Он предсказал, что наследственное вещество должно быть сосредоточено в хромосомах клеточного ядра.

Однако идеи Вейсмана, как и некоторых других видных ученых конца XIX века – Страсбургера, Гертвига, де Фриза – не выходили за рамки более или менее правдоподобных гипотез. К.А.Тимирязев в 1900 году охарактеризовал их иронически, цитируя шекспировского Гамлета:

– Слова, слова, слова!..





Именно этой фразой, со ссылкой на Тимирязева, Николай Вавилов оценил в Актовой речи умозрительные концепции, предшествовавшие переоткрытию законов Менделя. Однако Вавилов подчеркивал, что эти «слова» подготовили почву для второго пришествия этих законов.

В 1900 году три ученых, Гуго де Фриз, Карл Корренс и Эрих Чермак, почти одновременно и независимо друг от друга пришли к результатам, полученным ранее Менделем, и тут же обнаружили его работу. «За короткий промежуток времени, – подчеркнул Вавилов в Актовой речи, – изменился резко и общий характер работы в генетических исследованиях. На место философского умозрительного направления, еще недавно царившего здесь, преобладающими становятся опыт и точное наблюдение».

В науке началась новая эра.

Между тем селекционеры продолжали действовать по старинке. Даже самый простой метод селекции – искусственный отбор – научно не был проработан. В одних случаях отбор приводил к появлению ценного сорта, в других случаях отбор ежегодно повторяли, а улучшения сортов не было.

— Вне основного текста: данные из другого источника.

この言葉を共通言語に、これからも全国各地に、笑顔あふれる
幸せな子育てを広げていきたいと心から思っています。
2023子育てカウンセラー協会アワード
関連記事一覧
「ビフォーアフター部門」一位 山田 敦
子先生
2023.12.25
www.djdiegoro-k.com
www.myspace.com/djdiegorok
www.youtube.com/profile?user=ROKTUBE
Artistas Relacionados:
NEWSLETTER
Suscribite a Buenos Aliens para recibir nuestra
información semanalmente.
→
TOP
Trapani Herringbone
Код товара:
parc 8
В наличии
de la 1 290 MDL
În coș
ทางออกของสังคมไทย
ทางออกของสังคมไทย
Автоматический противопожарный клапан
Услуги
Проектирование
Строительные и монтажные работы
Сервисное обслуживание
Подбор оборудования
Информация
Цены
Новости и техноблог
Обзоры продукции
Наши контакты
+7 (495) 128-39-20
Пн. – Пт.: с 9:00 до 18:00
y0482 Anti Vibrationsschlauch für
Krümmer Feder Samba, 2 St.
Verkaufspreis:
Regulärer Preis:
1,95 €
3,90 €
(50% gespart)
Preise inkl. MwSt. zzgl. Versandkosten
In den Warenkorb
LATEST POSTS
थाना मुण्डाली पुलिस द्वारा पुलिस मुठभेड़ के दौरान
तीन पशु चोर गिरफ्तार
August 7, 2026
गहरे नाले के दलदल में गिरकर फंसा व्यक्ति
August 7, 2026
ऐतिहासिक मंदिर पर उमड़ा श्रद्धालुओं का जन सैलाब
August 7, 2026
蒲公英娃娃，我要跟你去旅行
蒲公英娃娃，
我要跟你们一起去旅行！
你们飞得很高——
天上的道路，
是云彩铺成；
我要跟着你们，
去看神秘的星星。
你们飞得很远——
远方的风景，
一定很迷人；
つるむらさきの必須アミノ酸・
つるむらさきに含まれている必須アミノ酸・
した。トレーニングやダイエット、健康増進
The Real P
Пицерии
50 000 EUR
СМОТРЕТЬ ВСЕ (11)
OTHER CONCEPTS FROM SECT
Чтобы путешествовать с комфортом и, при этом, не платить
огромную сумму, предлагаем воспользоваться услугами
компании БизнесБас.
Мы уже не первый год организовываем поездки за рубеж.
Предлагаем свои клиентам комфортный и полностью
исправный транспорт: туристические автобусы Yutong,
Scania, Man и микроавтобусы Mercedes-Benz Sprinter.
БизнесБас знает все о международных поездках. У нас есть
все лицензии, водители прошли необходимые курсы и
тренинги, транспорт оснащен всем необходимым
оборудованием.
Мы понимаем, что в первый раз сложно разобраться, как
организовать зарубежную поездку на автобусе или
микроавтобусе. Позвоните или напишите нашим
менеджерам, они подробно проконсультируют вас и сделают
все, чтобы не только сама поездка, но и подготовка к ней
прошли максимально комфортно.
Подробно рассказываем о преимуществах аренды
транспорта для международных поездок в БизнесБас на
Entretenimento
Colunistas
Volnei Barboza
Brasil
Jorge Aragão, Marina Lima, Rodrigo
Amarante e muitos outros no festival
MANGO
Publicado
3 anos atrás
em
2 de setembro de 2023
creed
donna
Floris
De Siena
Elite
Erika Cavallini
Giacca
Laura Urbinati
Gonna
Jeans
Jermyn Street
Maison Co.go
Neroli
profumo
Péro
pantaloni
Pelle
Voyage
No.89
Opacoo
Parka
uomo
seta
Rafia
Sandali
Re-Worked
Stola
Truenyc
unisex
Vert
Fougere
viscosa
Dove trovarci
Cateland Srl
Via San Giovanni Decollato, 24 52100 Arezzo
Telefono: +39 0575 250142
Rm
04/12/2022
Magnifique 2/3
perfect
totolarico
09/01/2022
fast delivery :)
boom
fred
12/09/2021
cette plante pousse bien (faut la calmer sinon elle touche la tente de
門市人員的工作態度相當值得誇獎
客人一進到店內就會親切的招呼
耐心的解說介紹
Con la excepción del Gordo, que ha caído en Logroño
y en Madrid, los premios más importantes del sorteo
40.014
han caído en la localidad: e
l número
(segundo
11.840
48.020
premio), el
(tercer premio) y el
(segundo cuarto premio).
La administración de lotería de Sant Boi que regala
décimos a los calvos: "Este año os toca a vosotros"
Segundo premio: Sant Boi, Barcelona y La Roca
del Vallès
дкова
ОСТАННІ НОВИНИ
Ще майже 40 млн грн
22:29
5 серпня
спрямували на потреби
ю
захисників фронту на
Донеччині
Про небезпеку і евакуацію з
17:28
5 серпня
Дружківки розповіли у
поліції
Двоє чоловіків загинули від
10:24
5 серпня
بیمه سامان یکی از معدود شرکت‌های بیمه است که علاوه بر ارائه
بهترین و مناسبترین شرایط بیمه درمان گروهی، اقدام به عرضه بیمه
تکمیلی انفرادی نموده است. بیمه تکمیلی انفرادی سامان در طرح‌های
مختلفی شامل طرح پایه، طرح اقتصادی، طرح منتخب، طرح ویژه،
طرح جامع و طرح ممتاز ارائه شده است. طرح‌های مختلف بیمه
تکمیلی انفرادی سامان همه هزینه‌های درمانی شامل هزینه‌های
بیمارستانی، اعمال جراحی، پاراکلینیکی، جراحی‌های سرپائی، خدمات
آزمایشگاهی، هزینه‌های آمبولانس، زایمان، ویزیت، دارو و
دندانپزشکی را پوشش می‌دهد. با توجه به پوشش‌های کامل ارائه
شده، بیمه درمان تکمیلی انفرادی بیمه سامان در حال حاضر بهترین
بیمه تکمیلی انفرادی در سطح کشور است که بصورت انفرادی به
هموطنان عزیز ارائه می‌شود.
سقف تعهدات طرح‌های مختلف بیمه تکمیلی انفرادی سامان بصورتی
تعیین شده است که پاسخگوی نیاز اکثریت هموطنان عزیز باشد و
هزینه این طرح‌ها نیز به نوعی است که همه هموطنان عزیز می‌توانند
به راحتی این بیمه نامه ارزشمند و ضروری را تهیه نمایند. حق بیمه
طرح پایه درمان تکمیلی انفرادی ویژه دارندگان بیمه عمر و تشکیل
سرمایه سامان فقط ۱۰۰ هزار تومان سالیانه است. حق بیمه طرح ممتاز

Переоткрытие законов Менделя позволило понять, в чем тут дело. Как показал датчанин Вильгельм Иогансен, отбором можно выводить сорта из популяций, то есть смеси сортов и их гибридов. Отобрав из популяции нерасщепляющееся растение с нужными земледельцу свойствами и размножив его, селекционер получает новый сорт, чистую линию. Дальнейший отбор в пределах чистой линии к улучшению сорта не приведет. К примеру, семена могут быть более или менее крупными из-за неодинаковых условий в пределах поля, а не из-за наследственной природы растений. Отбирать из них более крупные для дальнейшего размножения бесполезно: сорт более урожайным не станет.

Теория чистых линий – важный шаг в развитии генетики и селекции, подчеркивал Вавилов в своей Актовой речи.

Однако из своей правильной теории Иогансен сделал неверный вывод: изменчивость в природе ограничена; она имеет место лишь до того, пока отбор, искусственный или естественный, приведет к образованию чистых линий. После этого эволюционное развитие прекращается. Так Иогансен «остановил» эволюцию!

Но эволюция – непреложный закон природы. Это давно уже признавало подавляющее большинство ученых. Они стали искать выход из тупика.

Правда, теория чистых линий была опубликована в 1903 году – уже после того, как выход был найден. Но немногие ученые это осознавали.

Русский академик С.И.Коржинский[51] в 1899 году, а через два года после него более глубоко и обоснованно голландец Гуго де Фриз, рассказывал в своей Актовой речи Вавилов, выдвинули мутационную теорию изменчивости.

Гуго де Фриз обнаружил, что среди одинаковых особей некоторых растений очень редко, но неизменно появляются формы, резко отличные от исходных. Он заключил, что живым организмам свойственно иногда резко изменять свою наследственную природу. «Вот как возникают новые виды, роды, семейства!» – решил Гуго де Фриз после долгих кропотливых исследований.

Он ставил опыты два десятка лет, начав их еще в 1880-е годы, и все же слишком поспешил с выводами!

Его теория, проливая свет на процесс изменчивости, блестяще подтверждала дарвиновское учение, но сам он противопоставил внезапные изменения (мутации) теории Дарвина: ведь Дарвин говорил о постепенном накоплении мелких, почти незаметных изменений.

– Значение отбора ограничено, – заявил де Фриз. – Эволюция идет путем резких скачков, мутаций.

Позднее де Фриз изменил свое мнение. Он убедился, что чем резче мутация, тем меньше шансов для новой формы выжить в данных условиях среды. Иное дело – мутации мелкие, небольшие. Они тоже чаще всего вредны для организма, приспособленного к определенным внешним условиям. В этих случаях изменившиеся особи ожидает печальная участь. Но иногда, очень редко, небольшое изменение оказывается полезным. Организм становится лучше приспособленным к среде обитания, естественный отбор закрепляет новую форму.

51

Академик Коржинский Сергей Иванович (1861–1900) – главный ботаник Императорского ботанического сада и директор Ботанического музея Академии наук.